* _WHAT TO PRODUCE_: Produce a perfect copy of the listing, matching each line.

─── MATERIAL FOR THIS EXERCISE ───

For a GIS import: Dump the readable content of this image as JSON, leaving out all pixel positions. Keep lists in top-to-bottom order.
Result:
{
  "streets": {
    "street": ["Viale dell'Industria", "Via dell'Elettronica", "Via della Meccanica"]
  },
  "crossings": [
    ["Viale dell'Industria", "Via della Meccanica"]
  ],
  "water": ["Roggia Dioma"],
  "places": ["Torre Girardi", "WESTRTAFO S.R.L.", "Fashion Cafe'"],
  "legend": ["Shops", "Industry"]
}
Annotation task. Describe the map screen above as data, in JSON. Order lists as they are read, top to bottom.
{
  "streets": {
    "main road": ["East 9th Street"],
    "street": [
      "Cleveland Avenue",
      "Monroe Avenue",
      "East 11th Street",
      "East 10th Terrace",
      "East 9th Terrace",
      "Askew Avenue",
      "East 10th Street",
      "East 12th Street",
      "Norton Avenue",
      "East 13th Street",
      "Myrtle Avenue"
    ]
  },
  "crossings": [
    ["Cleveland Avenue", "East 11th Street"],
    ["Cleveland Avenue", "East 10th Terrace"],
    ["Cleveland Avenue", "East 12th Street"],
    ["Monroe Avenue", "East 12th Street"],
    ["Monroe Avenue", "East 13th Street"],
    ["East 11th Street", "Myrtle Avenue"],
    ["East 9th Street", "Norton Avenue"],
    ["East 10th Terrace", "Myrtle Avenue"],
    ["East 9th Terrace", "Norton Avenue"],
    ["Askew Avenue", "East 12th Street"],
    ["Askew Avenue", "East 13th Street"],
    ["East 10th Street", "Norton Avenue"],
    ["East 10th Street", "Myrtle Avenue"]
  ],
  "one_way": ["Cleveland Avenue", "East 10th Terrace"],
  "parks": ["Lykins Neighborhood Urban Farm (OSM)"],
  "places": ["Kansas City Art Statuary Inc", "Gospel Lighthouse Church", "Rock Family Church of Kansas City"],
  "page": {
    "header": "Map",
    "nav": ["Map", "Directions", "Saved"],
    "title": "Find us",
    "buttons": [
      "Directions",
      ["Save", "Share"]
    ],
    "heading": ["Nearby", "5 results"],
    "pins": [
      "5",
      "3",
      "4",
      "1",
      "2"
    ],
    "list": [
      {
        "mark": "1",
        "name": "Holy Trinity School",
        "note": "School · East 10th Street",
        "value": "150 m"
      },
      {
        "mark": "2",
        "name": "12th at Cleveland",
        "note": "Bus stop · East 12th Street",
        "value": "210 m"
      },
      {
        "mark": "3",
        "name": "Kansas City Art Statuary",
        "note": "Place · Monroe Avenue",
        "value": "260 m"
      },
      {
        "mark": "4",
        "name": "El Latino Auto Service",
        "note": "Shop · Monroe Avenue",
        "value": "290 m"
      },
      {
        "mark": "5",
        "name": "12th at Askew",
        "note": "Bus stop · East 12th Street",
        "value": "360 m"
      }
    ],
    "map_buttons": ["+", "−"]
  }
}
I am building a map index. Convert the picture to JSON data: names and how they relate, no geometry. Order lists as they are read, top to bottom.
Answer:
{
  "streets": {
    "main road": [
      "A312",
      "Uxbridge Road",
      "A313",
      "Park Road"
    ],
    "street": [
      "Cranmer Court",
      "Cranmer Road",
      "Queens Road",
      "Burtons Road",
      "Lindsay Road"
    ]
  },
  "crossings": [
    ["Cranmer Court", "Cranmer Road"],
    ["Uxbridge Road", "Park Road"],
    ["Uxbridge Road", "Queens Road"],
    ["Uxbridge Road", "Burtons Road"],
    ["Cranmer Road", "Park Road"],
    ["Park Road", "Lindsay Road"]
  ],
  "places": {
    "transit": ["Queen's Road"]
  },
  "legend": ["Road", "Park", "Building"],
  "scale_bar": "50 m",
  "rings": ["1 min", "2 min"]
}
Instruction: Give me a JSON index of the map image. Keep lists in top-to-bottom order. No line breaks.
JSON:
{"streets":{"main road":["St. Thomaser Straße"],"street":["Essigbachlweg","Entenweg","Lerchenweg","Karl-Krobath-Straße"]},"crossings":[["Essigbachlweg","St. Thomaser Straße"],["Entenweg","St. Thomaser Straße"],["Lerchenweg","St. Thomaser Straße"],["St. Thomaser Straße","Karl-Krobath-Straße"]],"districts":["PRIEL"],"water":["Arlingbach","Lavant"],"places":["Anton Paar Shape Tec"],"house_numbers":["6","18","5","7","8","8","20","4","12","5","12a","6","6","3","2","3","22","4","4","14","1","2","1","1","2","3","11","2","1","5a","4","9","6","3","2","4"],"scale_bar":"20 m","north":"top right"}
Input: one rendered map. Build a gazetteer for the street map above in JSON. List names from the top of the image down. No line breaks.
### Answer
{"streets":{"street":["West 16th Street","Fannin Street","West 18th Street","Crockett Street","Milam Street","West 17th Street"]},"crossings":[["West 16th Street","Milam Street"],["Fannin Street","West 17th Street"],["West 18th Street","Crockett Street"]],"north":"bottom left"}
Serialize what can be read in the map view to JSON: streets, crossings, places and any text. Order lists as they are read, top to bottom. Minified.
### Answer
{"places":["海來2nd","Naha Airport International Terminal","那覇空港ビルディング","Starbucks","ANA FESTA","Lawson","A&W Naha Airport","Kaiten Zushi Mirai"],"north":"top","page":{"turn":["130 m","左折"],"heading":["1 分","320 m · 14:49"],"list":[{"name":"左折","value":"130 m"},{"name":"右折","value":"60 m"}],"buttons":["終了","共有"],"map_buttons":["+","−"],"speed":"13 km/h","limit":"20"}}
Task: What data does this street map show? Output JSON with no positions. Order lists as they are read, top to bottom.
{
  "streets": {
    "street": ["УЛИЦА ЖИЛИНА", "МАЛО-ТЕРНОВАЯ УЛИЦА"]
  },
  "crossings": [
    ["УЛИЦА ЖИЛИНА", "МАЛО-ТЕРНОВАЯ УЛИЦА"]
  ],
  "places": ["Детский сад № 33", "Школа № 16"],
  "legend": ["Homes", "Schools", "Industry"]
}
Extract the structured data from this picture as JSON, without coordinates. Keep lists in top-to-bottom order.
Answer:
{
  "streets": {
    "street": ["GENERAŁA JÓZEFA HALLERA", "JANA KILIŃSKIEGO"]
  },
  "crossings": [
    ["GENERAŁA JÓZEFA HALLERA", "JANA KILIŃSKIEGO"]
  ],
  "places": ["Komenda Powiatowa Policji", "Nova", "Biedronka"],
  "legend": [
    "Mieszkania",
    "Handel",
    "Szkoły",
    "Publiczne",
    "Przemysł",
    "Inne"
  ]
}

───

* _RESPONSE BELOW_:
For a GIS import: Dump the readable content of this image as JSON, leaving out all pixel positions. Keep lists in top-to-bottom order.
Result:
{
  "streets": {
    "street": ["Viale dell'Industria", "Via dell'Elettronica", "Via della Meccanica"]
  },
  "crossings": [
    ["Viale dell'Industria", "Via della Meccanica"]
  ],
  "water": ["Roggia Dioma"],
  "places": ["Torre Girardi", "WESTRTAFO S.R.L.", "Fashion Cafe'"],
  "legend": ["Shops", "Industry"]
}
Annotation task. Describe the map screen above as data, in JSON. Order lists as they are read, top to bottom.
{
  "streets": {
    "main road": ["East 9th Street"],
    "street": [
      "Cleveland Avenue",
      "Monroe Avenue",
      "East 11th Street",
      "East 10th Terrace",
      "East 9th Terrace",
      "Askew Avenue",
      "East 10th Street",
      "East 12th Street",
      "Norton Avenue",
      "East 13th Street",
      "Myrtle Avenue"
    ]
  },
  "crossings": [
    ["Cleveland Avenue", "East 11th Street"],
    ["Cleveland Avenue", "East 10th Terrace"],
    ["Cleveland Avenue", "East 12th Street"],
    ["Monroe Avenue", "East 12th Street"],
    ["Monroe Avenue", "East 13th Street"],
    ["East 11th Street", "Myrtle Avenue"],
    ["East 9th Street", "Norton Avenue"],
    ["East 10th Terrace", "Myrtle Avenue"],
    ["East 9th Terrace", "Norton Avenue"],
    ["Askew Avenue", "East 12th Street"],
    ["Askew Avenue", "East 13th Street"],
    ["East 10th Street", "Norton Avenue"],
    ["East 10th Street", "Myrtle Avenue"]
  ],
  "one_way": ["Cleveland Avenue", "East 10th Terrace"],
  "parks": ["Lykins Neighborhood Urban Farm (OSM)"],
  "places": ["Kansas City Art Statuary Inc", "Gospel Lighthouse Church", "Rock Family Church of Kansas City"],
  "page": {
    "header": "Map",
    "nav": ["Map", "Directions", "Saved"],
    "title": "Find us",
    "buttons": [
      "Directions",
      ["Save", "Share"]
    ],
    "heading": ["Nearby", "5 results"],
    "pins": [
      "5",
      "3",
      "4",
      "1",
      "2"
    ],
    "list": [
      {
        "mark": "1",
        "name": "Holy Trinity School",
        "note": "School · East 10th Street",
        "value": "150 m"
      },
      {
        "mark": "2",
        "name": "12th at Cleveland",
        "note": "Bus stop · East 12th Street",
        "value": "210 m"
      },
      {
        "mark": "3",
        "name": "Kansas City Art Statuary",
        "note": "Place · Monroe Avenue",
        "value": "260 m"
      },
      {
        "mark": "4",
        "name": "El Latino Auto Service",
        "note": "Shop · Monroe Avenue",
        "value": "290 m"
      },
      {
        "mark": "5",
        "name": "12th at Askew",
        "note": "Bus stop · East 12th Street",
        "value": "360 m"
      }
    ],
    "map_buttons": ["+", "−"]
  }
}
I am building a map index. Convert the picture to JSON data: names and how they relate, no geometry. Order lists as they are read, top to bottom.
Answer:
{
  "streets": {
    "main road": [
      "A312",
      "Uxbridge Road",
      "A313",
      "Park Road"
    ],
    "street": [
      "Cranmer Court",
      "Cranmer Road",
      "Queens Road",
      "Burtons Road",
      "Lindsay Road"
    ]
  },
  "crossings": [
    ["Cranmer Court", "Cranmer Road"],
    ["Uxbridge Road", "Park Road"],
    ["Uxbridge Road", "Queens Road"],
    ["Uxbridge Road", "Burtons Road"],
    ["Cranmer Road", "Park Road"],
    ["Park Road", "Lindsay Road"]
  ],
  "places": {
    "transit": ["Queen's Road"]
  },
  "legend": ["Road", "Park", "Building"],
  "scale_bar": "50 m",
  "rings": ["1 min", "2 min"]
}
Instruction: Give me a JSON index of the map image. Keep lists in top-to-bottom order. No line breaks.
JSON:
{"streets":{"main road":["St. Thomaser Straße"],"street":["Essigbachlweg","Entenweg","Lerchenweg","Karl-Krobath-Straße"]},"crossings":[["Essigbachlweg","St. Thomaser Straße"],["Entenweg","St. Thomaser Straße"],["Lerchenweg","St. Thomaser Straße"],["St. Thomaser Straße","Karl-Krobath-Straße"]],"districts":["PRIEL"],"water":["Arlingbach","Lavant"],"places":["Anton Paar Shape Tec"],"house_numbers":["6","18","5","7","8","8","20","4","12","5","12a","6","6","3","2","3","22","4","4","14","1","2","1","1","2","3","11","2","1","5a","4","9","6","3","2","4"],"scale_bar":"20 m","north":"top right"}
Input: one rendered map. Build a gazetteer for the street map above in JSON. List names from the top of the image down. No line breaks.
### Answer
{"streets":{"street":["West 16th Street","Fannin Street","West 18th Street","Crockett Street","Milam Street","West 17th Street"]},"crossings":[["West 16th Street","Milam Street"],["Fannin Street","West 17th Street"],["West 18th Street","Crockett Street"]],"north":"bottom left"}
Serialize what can be read in the map view to JSON: streets, crossings, places and any text. Order lists as they are read, top to bottom. Minified.
### Answer
{"places":["海來2nd","Naha Airport International Terminal","那覇空港ビルディング","Starbucks","ANA FESTA","Lawson","A&W Naha Airport","Kaiten Zushi Mirai"],"north":"top","page":{"turn":["130 m","左折"],"heading":["1 分","320 m · 14:49"],"list":[{"name":"左折","value":"130 m"},{"name":"右折","value":"60 m"}],"buttons":["終了","共有"],"map_buttons":["+","−"],"speed":"13 km/h","limit":"20"}}
Task: What data does this street map show? Output JSON with no positions. Order lists as they are read, top to bottom.
{
  "streets": {
    "street": ["УЛИЦА ЖИЛИНА", "МАЛО-ТЕРНОВАЯ УЛИЦА"]
  },
  "crossings": [
    ["УЛИЦА ЖИЛИНА", "МАЛО-ТЕРНОВАЯ УЛИЦА"]
  ],
  "places": ["Детский сад № 33", "Школа № 16"],
  "legend": ["Homes", "Schools", "Industry"]
}
Extract the structured data from this picture as JSON, without coordinates. Keep lists in top-to-bottom order.
Answer:
{
  "streets": {
    "street": ["GENERAŁA JÓZEFA HALLERA", "JANA KILIŃSKIEGO"]
  },
  "crossings": [
    ["GENERAŁA JÓZEFA HALLERA", "JANA KILIŃSKIEGO"]
  ],
  "places": ["Komenda Powiatowa Policji", "Nova", "Biedronka"],
  "legend": [
    "Mieszkania",
    "Handel",
    "Szkoły",
    "Publiczne",
    "Przemysł",
    "Inne"
  ]
}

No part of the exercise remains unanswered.